The high tax rates of the inflationary 1970s had forced a deadening siege of conglomeration and corporate bloat and resulted in a catastrophic 60 percent decline in the real value of corporate equity. This was the era of palatial new Corporate headquarters, jet fleets, and lavish entertainment budgets all serving incoherent jumbles of unrelated companies that had equity worth less than the sum of their parts. Corporations often had either to splurge or merge to avoid a suffocating confiscation of profits through the interplay of inflation with exalted tax gouges, which could rise to effective rates above 100 percent of real returns.
Conglomerates artfully combined companies nursing losses with companies harvesting profits, thereby muting the impact of the deadly tax regime.But Ronald Reagan’s counter-inflationary supply-side tax policies, coupled with Paul Volcker’s monetary contraction, made these morbid combines dysfunctional…
Between 1976 and 1993, which covers Romney’s Bain Capital years, Jensen calculates that U.S. corporations conducted 42,621 merger and acquisition deals worth a total of $3.1 trillion. Selling firms won premiums of 41 percent, generating $899 billion in constant dollar gains for shareholders (well over a trillion in today’s dollars). Buying firms also gained on average, by increments that increased over the years. Since Bain under Romney was an out-performer, its results were better proportionally.
Harvard economist (later Treasury secretary) Larry Summers speculated that these gains disguised wealth transfers from bondholders, workers, suppliers, and communities. Jensen disproved this charge, showing — in the aftermath of the transactions — sharp increases in capital expenditures, R&D, employment, and share value.
During this period, encompassing the Reagan years, the nation massively led the world in job creation with between 50 and 55 million new jobs, at steadily rising pay, compared to some 10 to 15 million jobs lost. With the U.S. generating jobs far faster than overseas rivals, this restructuring could hardly have caused job losses to foreign countries. We continued to lead the world in job creation, launched the computer revolution, and maintained our manufacturing employment level until the crash of 2000.
The disastrous economic policies of the Nixon and Carter administrations included wage and price controls, accommodation of increasing inflation, and crippling energy policies, which included bizarre price controls. As a result of these and the factors that Gilder discussed, public stocks became incredibly cheap. KKR exploited the opportunity and created the PE industry. This negative article is supposed to show how KKR did horrible things, when it paid shareholders 3x for their stock and restructured a company; in reality, it makes the opposite point.
Corporate executives who never before thought of doing a hostile takeover of a golf partner CEO’s firm were faced with the situation that sometimes not doing so amounted to ignoring their fiduciary obligations to their own shareholders. The results were sometimes strange, but often they were strightforward: buy out existing shareholders at a good premium, restructure operations, and sell subsidiaries that had a better strategic fit elsewhere.
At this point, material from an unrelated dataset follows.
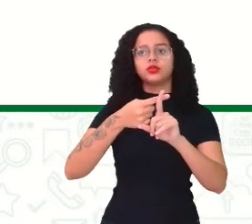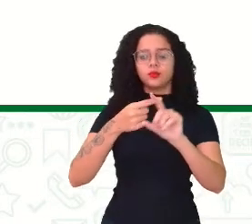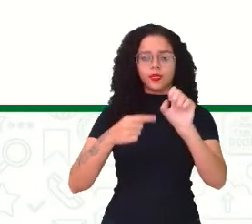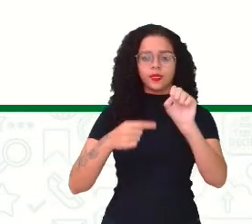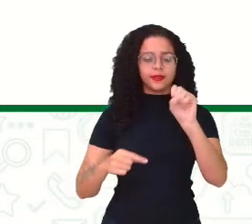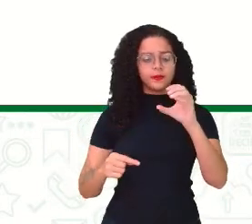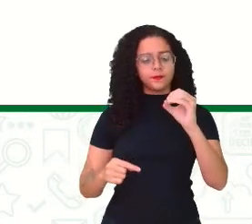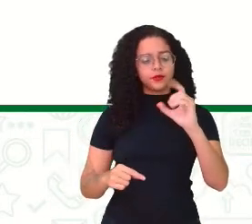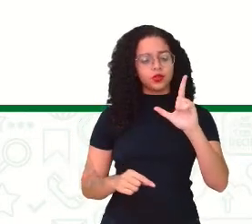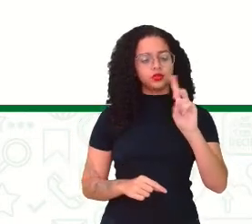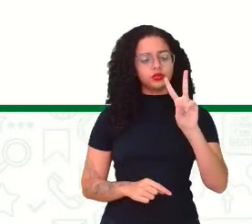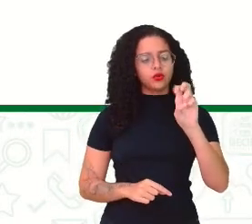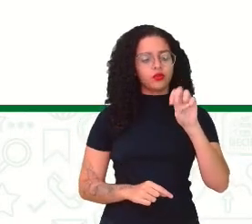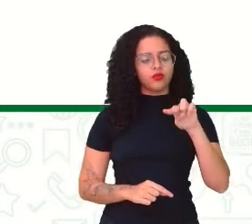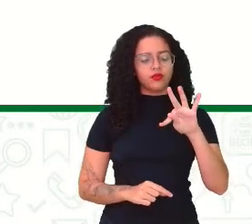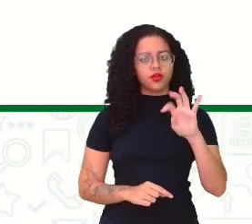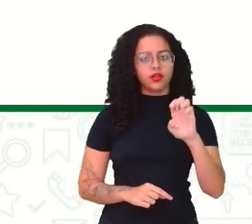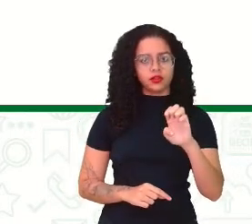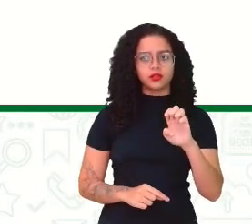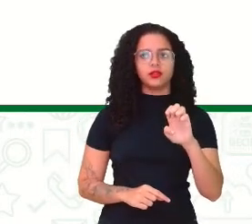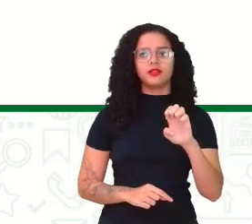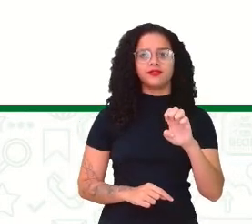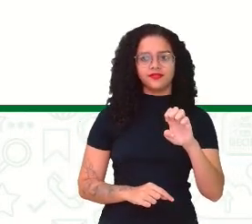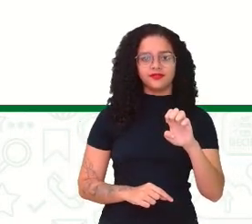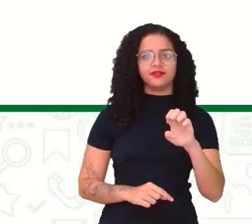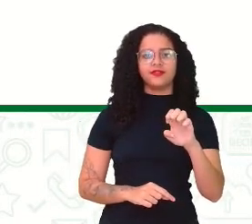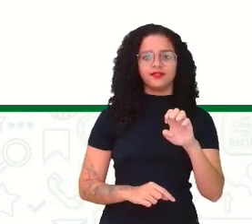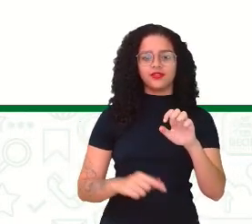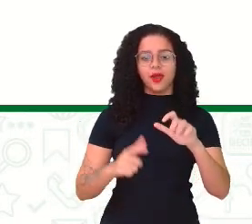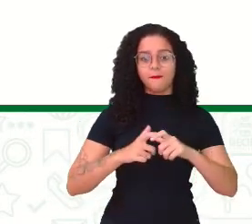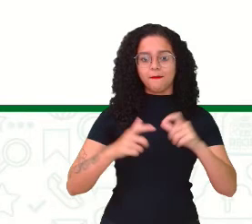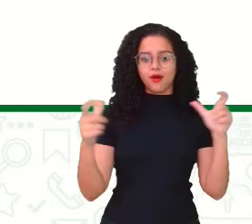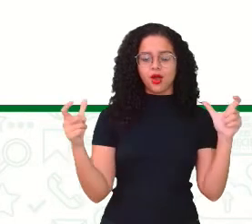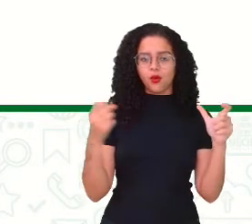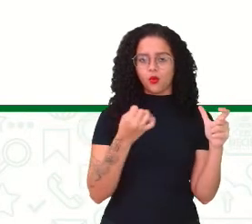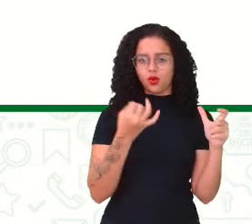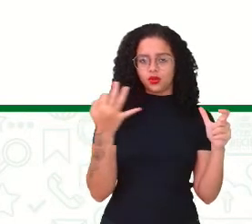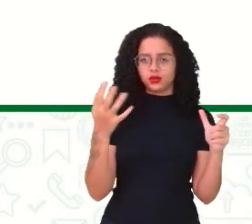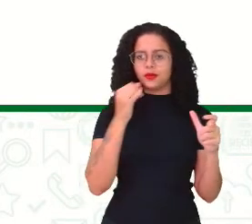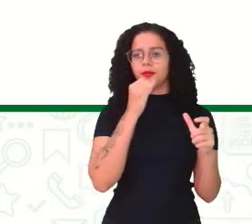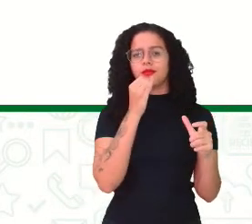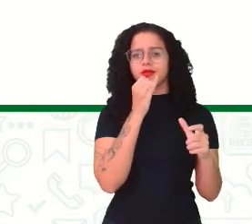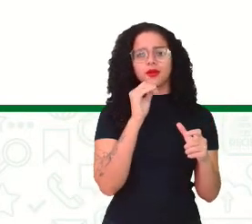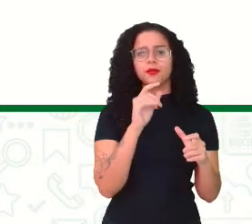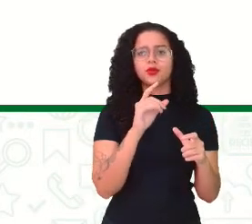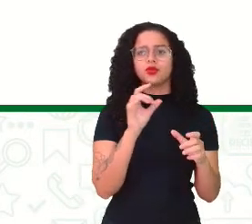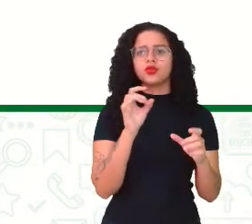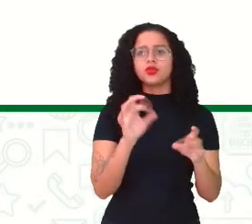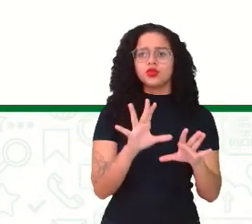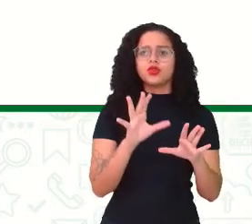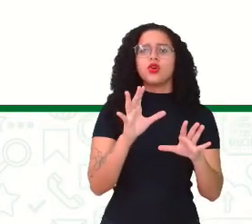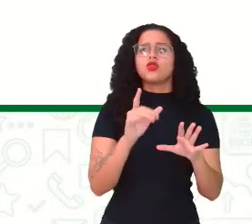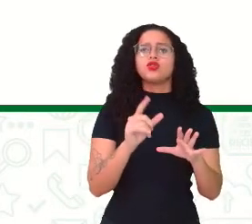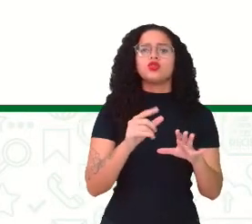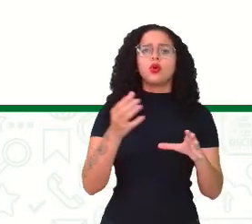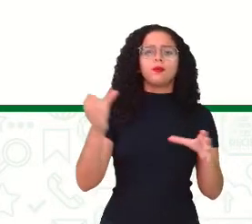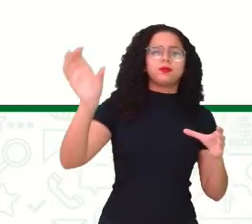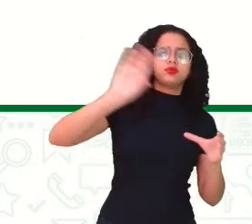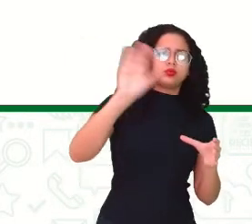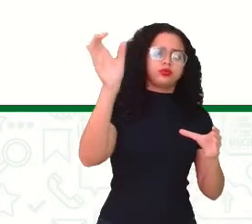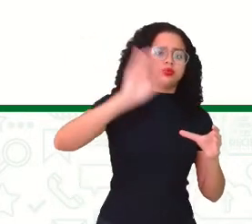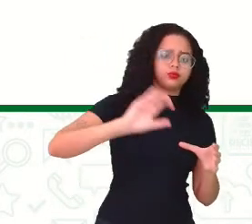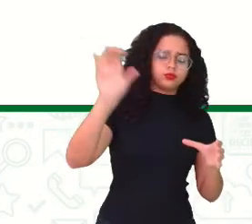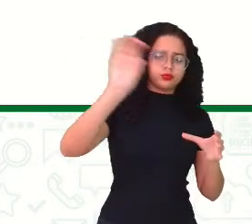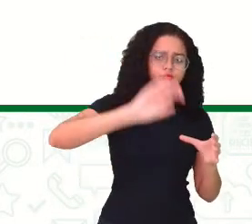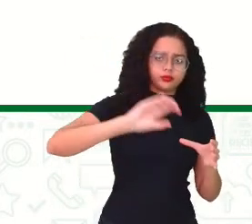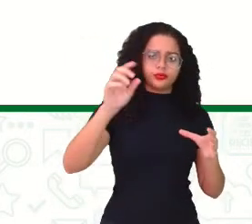material que está presente em maior quantidade. Porque se a gente sair colocando soluto, soluto, soluto, vai ter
One of the ancillary benefits of this movement was that it put all the other boards and CEO’s on notice that they had better clean up their act or they were the next target.
Final point from Gilder’s piece:
If Romney had been listening more attentively when I gave my speech back in 1982, he might have been more cogent in responding to the charges of “vulture” capitalism in later years. I showed that consumer spending is nowhere near 70 percent of the real economy (GDP leaves out all intermediate transactions in the supply chain) and is nearly irrelevant to economic growth (“supply creates its own demand”). I spoke on the centrality of venture capital and the power of entrepreneurs responding to tax rate reductions: “High tax rates don’t stop rich people from being rich; they stop everyone else from getting rich,” I said. “Progressive tax rates don’t redistribute incomes, they redistribute taxpayers…from factories and offices and onto foreign beaches and early retirements,” among other old favorites that still ring true looking across to Europe in 2012. And I made my case that capitalists thrive only by serving others. But at the time, in the early 1980s, I still did not really grasp the deeper sources of the power of venture capitalists and private equity players.
Note: “consumer spending is nowhere near 70 percent of the real economy (GDP leaves out all intermediate transactions in the supply chain) and is nearly irrelevant to economic growth.” Such an interesting point, particularly regarding the Keynesians and their focus on increasing final demand. It’s not at all relevant. The 1980’s takeover boom was about lowering direct operating and SG&A costs and de-conglomeratizing companies that had become bad vessels for innovation and strategic focus. Compare today: Dodd-Frank and the ACA have produced similar corporate sclerosis from uncertainly and added costs, even as they have done almost nothing to address the problems they boast of having cured. Our very own self-inflicted 1970’s again!